On a system level, the present (and past) governments appear focussed on the construction of new hospitals as a panacea for the problems in the health system. As an example, surely the 1 billion dollars (that’s $1000,000,000) that is being spent on the new Children’s Hospital in Parkville could have been allocated in a different way. The current RCH is no doubt in need of a facelift, and I am not for a second saying that paediatric health is not important, but if the current building could have been overhauled and/or an additional new building added to the current building this surely would be more cost effective than a complete relocation. If just $1 million could be saved through this type of measure this could translate into an additional 6 senior clinicians on $150,000/year to facilitate patient care and training on junior doctors, or an additional 16 senior nurses on $60,000/ year.
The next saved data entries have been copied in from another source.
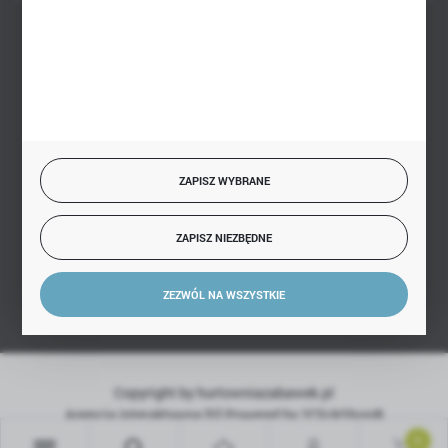
BEZPIECZNE PŁATNOŚCI
SZYBKA DOSTAWA
ZAPISZ WYBRANE
ZAPISZ NIEZBĘDNE
DOŁĄCZ DO NAS
ZEZWÓL NA WSZYSTKIE
Copyright by hurtowniazabawek.pl
Agencja interaktywna
[ti]
Powered by
2ClickShop®
0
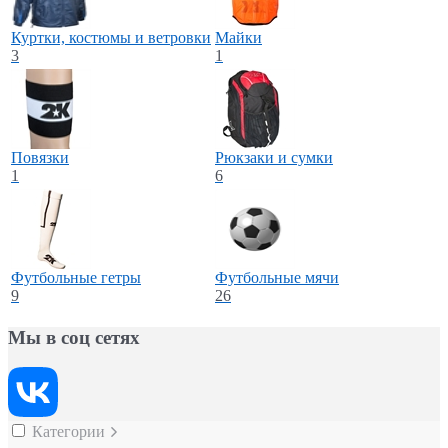
Куртки, костюмы и ветровки
Майки
3
1
Повязки
Рюкзаки и сумки
1
6
Футбольные гетры
Футбольные мячи
9
26
Мы в соц сетях
Категории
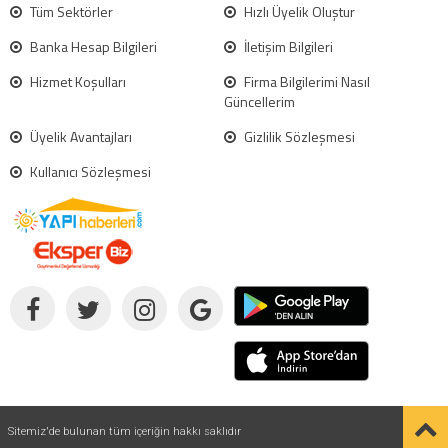
Tüm Sektörler
Hızlı Üyelik Oluştur
Banka Hesap Bilgileri
İletişim Bilgileri
Hizmet Koşulları
Firma Bilgilerimi Nasıl
Güncellerim
Üyelik Avantajları
Gizlilik Sözleşmesi
Kullanıcı Sözleşmesi
Sitemiz'de bulunan tüm içeriğin hakkı saklıdır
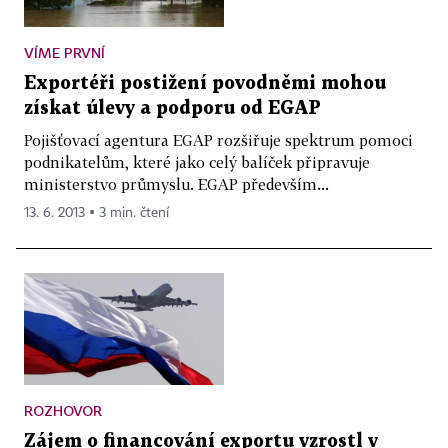
VÍME PRVNÍ
Exportéři postižení povodněmi mohou
získat úlevy a podporu od EGAP
Pojišťovací agentura EGAP rozšiřuje spektrum pomoci
podnikatelům, které jako celý balíček připravuje
ministerstvo průmyslu. EGAP především...
13. 6. 2013 ▪ 3 min. čtení
ROZHOVOR
Zájem o financování exportu vzrostl v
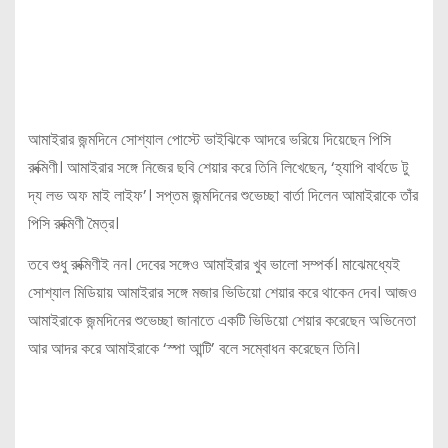
আমাইরার জন্মদিনে সোশ্যাল পোস্টে ভাইঝিকে আদরে ভরিয়ে দিয়েছেন পিসি
রুক্মিণী। আমাইরার সঙ্গে নিজের ছবি শেয়ার করে তিনি লিখেছেন, ‘হ্যাপি বার্থডে টু
দ্য লভ অফ মাই লাইফ’। সপ্তম জন্মদিনের শুভেচ্ছা বার্তা দিলেন আমাইরাকে তাঁর
পিসি রুক্মিণী মৈত্র।
তবে শুধু রুক্মিণীই নন। দেবের সঙ্গেও আমাইরার খুব ভালো সম্পর্ক। মাঝেমধ্যেই
সোশ্যাল মিডিয়ায় আমাইরার সঙ্গে মজার ভিডিয়ো শেয়ার করে থাকেন দেব। আজও
আমাইরাকে জন্মদিনের শুভেচ্ছা জানাতে একটি ভিডিয়ো শেয়ার করেছেন অভিনেতা
আর আদর করে আমাইরাকে ‘স্পা আন্টি’ বলে সম্বোধন করেছেন তিনি।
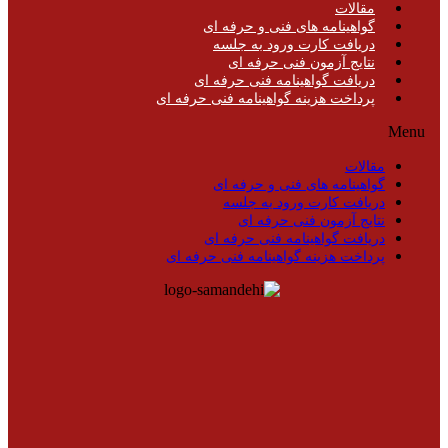
مقالات
گواهینامه های فنی و حرفه ای
دریافت کارت ورود به جلسه
نتایج آزمون فنی حرفه ای
دریافت گواهینامه فنی حرفه ای
پرداخت هزینه گواهینامه فنی حرفه ای
Menu
مقالات
گواهینامه های فنی و حرفه ای
دریافت کارت ورود به جلسه
نتایج آزمون فنی حرفه ای
دریافت گواهینامه فنی حرفه ای
پرداخت هزینه گواهینامه فنی حرفه ای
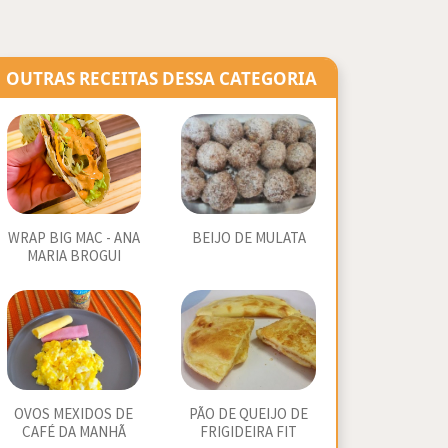
OUTRAS RECEITAS DESSA CATEGORIA
WRAP BIG MAC - ANA
BEIJO DE MULATA
MARIA BROGUI
OVOS MEXIDOS DE
PÃO DE QUEIJO DE
CAFÉ DA MANHÃ
FRIGIDEIRA FIT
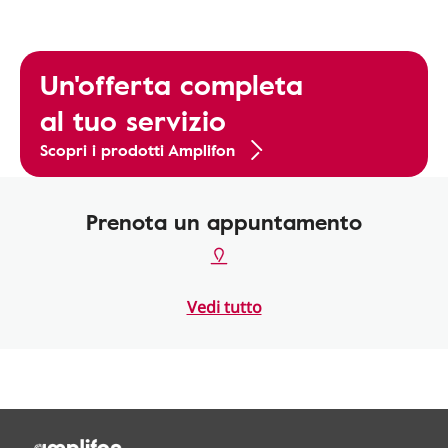
Un'offerta completa
al tuo servizio
Scopri i prodotti Amplifon
Prenota un appuntamento
Vedi tutto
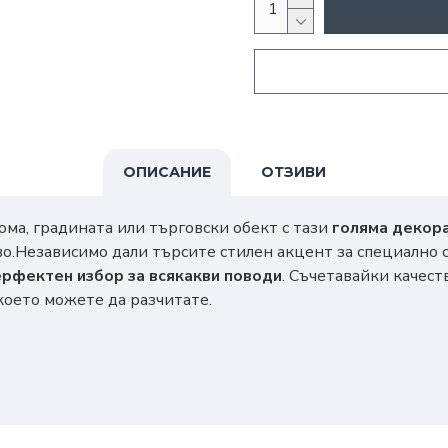
ОПИСАНИЕ
ОТЗИВИ
ома, градината или търговски обект с тази
голяма декор
во.Независимо дали търсите стилен акцент за специално
ерфектен избор за всякакви поводи
. Съчетавайки качест
 което можете да разчитате.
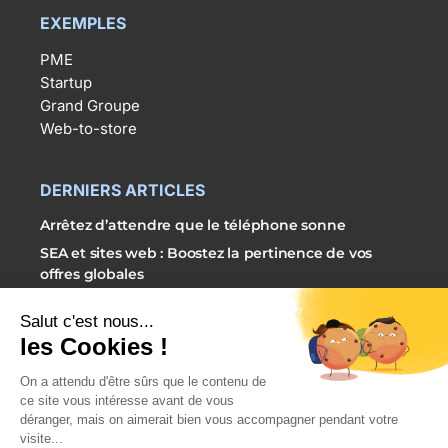
EXEMPLES
PME
Startup
Grand Groupe
Web-to-store
DERNIERS ARTICLES
Arrêtez d’attendre que le téléphone sonne
SEA et sites web : Boostez la pertinence de vos
offres globales
3 étapes simples pour externaliser vos campagnes
SEA
PRENDRE RDV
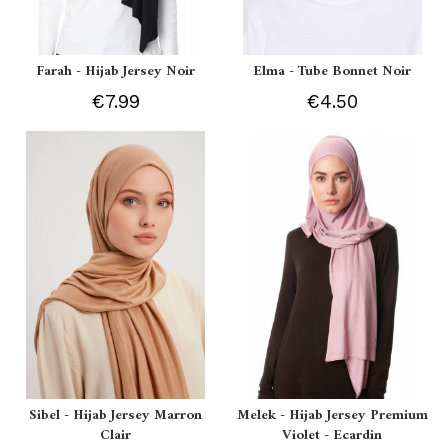
Farah - Hijab Jersey Noir
Elma - Tube Bonnet Noir
€7.99
€4.50
Sibel - Hijab Jersey Marron
Melek - Hijab Jersey Premium
Clair
Violet - Ecardin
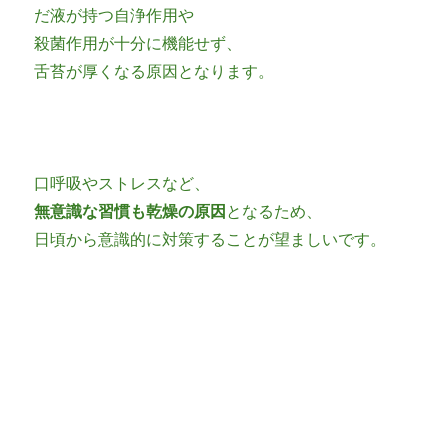
だ液が持つ自浄作用や
殺菌作用が十分に機能せず、
舌苔が厚くなる原因となります。
口呼吸やストレスなど、
無意識な習慣も乾燥の原因
となるため、
日頃から意識的に対策することが望ましいです。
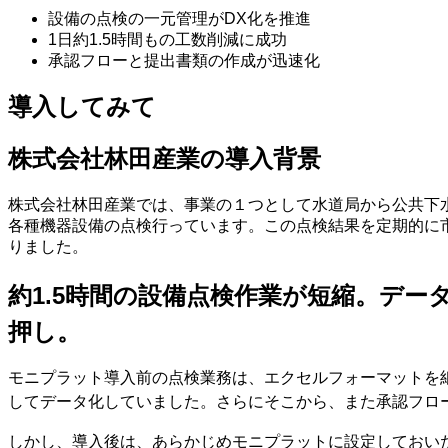
設備の点検の一元管理がDX化を推進
1日約1.5時間もの工数削減に成功
承認フローと提出書類の作成が迅速化
導入してみて
株式会社林田産業
の導入背景
株式会社林田産業では、事業の１つとして水道局から公共下
各種機器設備の点検行っています。この点検結果を定期的に
りました。
約1.5時間の設備点検作業が短縮。デー
押し。
モニプラット導入前の点検業務は、エクセルフォーマットを紙
してデータ化していました。さらにそこから、また承認フロー
しかし、導入後は、あらかじめモニプラットに設定しておいた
The idea of change needed for improve investment in psychological capital is not new. Indeed, the Professor of Medicine at The Austin Hospital explored this exact topic in an article in 2003:
Hospital executives and health department heads need to change. They will need to rediscover the skills and experience of skilled clinical staff engage them in the planning process and supply adequate funding for public hospitals. They will need to recognise the academic strengths of major teaching hospitals, which train the doctors of the future and devise the therapies of the future. Either funding for teaching hospitals will have to increase appropriately or rationing (perhaps termed prioritisation) will need to become more overt. MJA 2003; 179 (5): 250-252
http://www.mja.com.au/public/issues/179_05_010903/zaj10694_fm.html
On the face of it, to fix the problem of a lack of investment in medical staff, all that is needed is more money. More to pay the doctors to stay in the workforce, more to pay senor clinicians to stay and train the senior doctors of the future, more money to employ more doctors to ensure safer working hours. But the health budget is not a bottomless pit. So clearly what is need is an increased efficiency in hospital practice. This efficiency depends up on management including clinicians (who see the current inefficiencies) in the decision making process, if not clinicians being managers themselves. To achieve improved investment in ‘psychological capital’ what is needed is change in the psyche of government and hospital administration. To achieve this change we need a critical mass of clinicians willing to push for this change. Hopefully through groups like the AMA Doctors in Training and forums such as this one, we can reach that critical mass.